Page-level text extractions:

* * *

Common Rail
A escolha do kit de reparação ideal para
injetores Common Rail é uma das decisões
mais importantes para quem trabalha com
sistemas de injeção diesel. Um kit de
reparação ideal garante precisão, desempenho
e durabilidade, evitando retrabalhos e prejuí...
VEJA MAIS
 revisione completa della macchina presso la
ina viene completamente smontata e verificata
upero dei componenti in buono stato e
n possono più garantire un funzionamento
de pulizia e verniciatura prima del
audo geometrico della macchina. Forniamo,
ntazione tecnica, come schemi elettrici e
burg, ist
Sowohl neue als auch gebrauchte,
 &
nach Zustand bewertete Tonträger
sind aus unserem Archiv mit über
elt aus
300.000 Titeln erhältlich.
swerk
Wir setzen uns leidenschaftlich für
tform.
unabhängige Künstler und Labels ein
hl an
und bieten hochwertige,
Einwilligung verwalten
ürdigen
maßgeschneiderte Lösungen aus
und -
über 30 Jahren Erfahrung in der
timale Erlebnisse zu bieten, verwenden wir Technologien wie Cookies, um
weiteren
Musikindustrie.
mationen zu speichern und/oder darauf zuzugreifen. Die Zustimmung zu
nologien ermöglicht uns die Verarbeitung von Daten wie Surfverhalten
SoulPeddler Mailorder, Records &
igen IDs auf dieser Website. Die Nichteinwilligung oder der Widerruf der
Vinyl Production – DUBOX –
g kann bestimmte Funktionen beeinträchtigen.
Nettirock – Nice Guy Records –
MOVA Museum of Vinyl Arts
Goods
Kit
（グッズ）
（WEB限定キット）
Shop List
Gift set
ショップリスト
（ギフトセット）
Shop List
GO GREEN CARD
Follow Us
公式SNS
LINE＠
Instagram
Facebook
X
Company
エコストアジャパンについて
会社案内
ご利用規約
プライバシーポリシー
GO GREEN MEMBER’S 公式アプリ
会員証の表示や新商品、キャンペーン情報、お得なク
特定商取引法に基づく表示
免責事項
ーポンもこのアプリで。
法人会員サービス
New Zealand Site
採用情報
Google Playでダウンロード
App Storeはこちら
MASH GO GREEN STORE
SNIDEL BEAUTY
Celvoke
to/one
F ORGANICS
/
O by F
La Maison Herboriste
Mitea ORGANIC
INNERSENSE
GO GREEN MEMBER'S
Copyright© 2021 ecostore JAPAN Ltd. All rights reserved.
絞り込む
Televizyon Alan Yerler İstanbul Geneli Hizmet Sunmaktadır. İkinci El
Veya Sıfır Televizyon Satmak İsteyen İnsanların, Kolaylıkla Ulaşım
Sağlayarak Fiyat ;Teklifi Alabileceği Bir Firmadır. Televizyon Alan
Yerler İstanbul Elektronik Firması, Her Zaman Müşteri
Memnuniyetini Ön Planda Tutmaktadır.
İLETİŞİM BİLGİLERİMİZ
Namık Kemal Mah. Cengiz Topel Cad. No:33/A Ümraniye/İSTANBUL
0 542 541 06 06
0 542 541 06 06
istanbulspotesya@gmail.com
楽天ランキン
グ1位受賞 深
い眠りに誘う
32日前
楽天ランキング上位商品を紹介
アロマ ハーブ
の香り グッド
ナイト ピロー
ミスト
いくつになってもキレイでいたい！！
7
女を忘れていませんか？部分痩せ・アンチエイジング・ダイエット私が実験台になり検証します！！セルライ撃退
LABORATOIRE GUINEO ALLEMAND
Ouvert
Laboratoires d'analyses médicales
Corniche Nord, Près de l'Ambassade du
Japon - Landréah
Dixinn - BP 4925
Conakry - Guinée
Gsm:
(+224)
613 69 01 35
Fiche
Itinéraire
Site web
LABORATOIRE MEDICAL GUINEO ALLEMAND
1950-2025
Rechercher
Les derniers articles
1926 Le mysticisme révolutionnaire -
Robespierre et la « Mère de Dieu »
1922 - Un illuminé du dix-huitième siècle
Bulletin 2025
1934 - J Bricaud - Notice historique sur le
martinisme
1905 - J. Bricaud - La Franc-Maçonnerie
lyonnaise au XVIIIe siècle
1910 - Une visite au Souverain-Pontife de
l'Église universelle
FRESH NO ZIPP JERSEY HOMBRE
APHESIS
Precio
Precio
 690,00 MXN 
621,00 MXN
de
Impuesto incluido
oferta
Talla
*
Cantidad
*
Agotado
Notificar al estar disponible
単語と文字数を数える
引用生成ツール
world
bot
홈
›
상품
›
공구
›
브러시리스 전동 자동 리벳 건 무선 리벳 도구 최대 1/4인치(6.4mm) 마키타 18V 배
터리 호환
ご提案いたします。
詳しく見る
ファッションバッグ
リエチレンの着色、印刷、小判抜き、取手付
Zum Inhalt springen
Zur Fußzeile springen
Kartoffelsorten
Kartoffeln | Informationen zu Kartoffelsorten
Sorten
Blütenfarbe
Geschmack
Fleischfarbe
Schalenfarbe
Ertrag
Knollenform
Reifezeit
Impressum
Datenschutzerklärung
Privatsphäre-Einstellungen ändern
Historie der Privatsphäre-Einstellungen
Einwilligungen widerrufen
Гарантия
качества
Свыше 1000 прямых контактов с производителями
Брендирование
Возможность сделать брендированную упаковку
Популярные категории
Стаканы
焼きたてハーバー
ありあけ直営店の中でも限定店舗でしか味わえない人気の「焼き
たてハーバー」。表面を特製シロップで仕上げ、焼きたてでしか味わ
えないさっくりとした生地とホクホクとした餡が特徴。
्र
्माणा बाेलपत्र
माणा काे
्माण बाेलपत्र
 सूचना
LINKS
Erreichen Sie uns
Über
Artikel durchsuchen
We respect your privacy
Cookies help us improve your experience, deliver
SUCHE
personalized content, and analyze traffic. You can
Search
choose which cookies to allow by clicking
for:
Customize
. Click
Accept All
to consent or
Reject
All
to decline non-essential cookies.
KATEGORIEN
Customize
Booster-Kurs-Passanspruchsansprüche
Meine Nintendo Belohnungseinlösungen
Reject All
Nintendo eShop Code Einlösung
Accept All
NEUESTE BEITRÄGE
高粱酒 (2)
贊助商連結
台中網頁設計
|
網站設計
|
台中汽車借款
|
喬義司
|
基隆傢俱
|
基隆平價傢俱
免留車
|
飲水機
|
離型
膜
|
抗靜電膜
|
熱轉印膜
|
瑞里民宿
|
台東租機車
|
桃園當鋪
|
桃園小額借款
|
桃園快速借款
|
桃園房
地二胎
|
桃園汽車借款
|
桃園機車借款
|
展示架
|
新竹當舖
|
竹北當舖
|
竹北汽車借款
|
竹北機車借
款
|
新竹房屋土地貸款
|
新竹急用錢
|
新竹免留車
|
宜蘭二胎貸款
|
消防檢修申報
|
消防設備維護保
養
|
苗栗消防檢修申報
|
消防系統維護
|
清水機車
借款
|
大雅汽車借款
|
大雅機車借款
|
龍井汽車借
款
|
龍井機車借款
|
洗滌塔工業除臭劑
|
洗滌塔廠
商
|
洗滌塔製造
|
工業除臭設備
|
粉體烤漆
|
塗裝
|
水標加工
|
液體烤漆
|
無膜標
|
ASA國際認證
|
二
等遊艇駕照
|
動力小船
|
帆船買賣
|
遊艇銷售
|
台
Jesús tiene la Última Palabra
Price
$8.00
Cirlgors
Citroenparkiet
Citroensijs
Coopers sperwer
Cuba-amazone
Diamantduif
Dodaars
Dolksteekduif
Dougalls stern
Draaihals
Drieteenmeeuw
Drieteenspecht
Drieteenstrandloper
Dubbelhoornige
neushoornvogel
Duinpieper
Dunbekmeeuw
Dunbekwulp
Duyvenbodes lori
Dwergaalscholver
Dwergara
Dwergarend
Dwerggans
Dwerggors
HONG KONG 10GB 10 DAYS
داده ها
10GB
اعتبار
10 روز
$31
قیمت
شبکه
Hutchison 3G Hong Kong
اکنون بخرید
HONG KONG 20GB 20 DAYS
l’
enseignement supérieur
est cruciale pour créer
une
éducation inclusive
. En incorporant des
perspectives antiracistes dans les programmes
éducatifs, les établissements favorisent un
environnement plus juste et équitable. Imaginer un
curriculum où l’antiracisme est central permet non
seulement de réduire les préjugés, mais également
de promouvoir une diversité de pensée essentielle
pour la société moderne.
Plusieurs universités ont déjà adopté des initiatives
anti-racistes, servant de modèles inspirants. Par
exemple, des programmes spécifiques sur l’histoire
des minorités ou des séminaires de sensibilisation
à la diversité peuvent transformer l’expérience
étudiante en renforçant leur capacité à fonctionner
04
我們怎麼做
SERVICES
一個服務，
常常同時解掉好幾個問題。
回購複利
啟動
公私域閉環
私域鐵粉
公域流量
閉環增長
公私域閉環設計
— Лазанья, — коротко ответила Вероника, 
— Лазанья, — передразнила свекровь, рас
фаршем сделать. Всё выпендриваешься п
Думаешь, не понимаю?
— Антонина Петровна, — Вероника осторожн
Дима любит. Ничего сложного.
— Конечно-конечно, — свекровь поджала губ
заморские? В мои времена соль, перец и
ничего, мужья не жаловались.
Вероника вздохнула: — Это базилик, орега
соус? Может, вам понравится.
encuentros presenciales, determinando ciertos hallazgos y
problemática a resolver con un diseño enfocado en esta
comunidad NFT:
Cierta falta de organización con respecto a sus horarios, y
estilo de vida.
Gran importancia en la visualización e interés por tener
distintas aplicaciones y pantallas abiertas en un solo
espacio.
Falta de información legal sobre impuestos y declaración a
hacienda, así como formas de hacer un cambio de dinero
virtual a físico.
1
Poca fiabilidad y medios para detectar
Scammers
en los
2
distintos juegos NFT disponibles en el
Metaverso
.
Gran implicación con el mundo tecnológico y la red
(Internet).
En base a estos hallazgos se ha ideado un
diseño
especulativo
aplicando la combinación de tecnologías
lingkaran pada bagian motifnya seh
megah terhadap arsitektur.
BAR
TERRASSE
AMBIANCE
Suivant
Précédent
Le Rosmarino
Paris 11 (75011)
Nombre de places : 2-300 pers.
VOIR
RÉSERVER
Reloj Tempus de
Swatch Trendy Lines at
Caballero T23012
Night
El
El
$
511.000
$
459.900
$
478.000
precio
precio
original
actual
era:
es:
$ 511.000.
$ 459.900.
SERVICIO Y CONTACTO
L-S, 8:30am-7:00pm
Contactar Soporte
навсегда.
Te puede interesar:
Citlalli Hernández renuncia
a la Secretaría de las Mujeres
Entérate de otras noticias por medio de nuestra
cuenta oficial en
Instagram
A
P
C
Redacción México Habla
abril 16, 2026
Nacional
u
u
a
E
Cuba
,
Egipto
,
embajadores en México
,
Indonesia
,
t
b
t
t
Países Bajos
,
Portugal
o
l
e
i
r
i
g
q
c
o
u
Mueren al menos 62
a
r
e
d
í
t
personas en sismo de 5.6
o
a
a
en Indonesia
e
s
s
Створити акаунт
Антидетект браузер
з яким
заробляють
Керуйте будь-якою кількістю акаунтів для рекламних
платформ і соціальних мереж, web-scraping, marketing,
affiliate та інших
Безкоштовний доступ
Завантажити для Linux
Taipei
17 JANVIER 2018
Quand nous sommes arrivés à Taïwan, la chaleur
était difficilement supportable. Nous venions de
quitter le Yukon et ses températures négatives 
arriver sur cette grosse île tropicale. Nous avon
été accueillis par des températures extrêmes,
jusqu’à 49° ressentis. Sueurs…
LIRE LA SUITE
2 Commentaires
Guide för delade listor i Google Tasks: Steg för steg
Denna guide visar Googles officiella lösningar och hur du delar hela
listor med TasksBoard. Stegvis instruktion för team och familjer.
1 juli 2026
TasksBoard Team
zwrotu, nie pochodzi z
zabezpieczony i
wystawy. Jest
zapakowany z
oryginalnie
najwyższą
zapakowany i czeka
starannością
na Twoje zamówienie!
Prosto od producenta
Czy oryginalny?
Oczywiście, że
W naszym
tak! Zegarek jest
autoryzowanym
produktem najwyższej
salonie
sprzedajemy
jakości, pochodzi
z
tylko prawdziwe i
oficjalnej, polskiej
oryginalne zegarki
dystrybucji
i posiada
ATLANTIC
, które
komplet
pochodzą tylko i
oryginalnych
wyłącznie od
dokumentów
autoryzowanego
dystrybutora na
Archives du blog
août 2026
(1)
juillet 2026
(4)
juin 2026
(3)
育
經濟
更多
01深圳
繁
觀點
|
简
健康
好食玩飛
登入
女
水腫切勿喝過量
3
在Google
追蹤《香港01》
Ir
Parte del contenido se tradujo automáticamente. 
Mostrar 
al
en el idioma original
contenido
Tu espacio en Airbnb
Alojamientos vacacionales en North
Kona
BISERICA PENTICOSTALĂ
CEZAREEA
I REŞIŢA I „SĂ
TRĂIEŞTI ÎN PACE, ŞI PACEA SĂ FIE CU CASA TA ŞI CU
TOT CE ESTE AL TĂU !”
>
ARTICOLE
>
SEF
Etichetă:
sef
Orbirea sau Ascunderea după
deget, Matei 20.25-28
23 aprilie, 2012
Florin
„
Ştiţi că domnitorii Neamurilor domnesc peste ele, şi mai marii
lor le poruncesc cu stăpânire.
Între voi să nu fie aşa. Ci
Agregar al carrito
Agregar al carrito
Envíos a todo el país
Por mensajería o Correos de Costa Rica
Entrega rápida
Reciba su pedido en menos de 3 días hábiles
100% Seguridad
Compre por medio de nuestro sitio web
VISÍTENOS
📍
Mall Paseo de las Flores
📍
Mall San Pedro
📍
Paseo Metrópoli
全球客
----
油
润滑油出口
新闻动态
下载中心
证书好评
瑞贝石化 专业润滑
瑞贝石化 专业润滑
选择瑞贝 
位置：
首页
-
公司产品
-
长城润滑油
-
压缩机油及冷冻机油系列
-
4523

* * *

Every line from the data above that contains "reparação" must appear in the answer.

• Reply:
A escolha do kit de reparação ideal para
reparação ideal garante precisão, desempenho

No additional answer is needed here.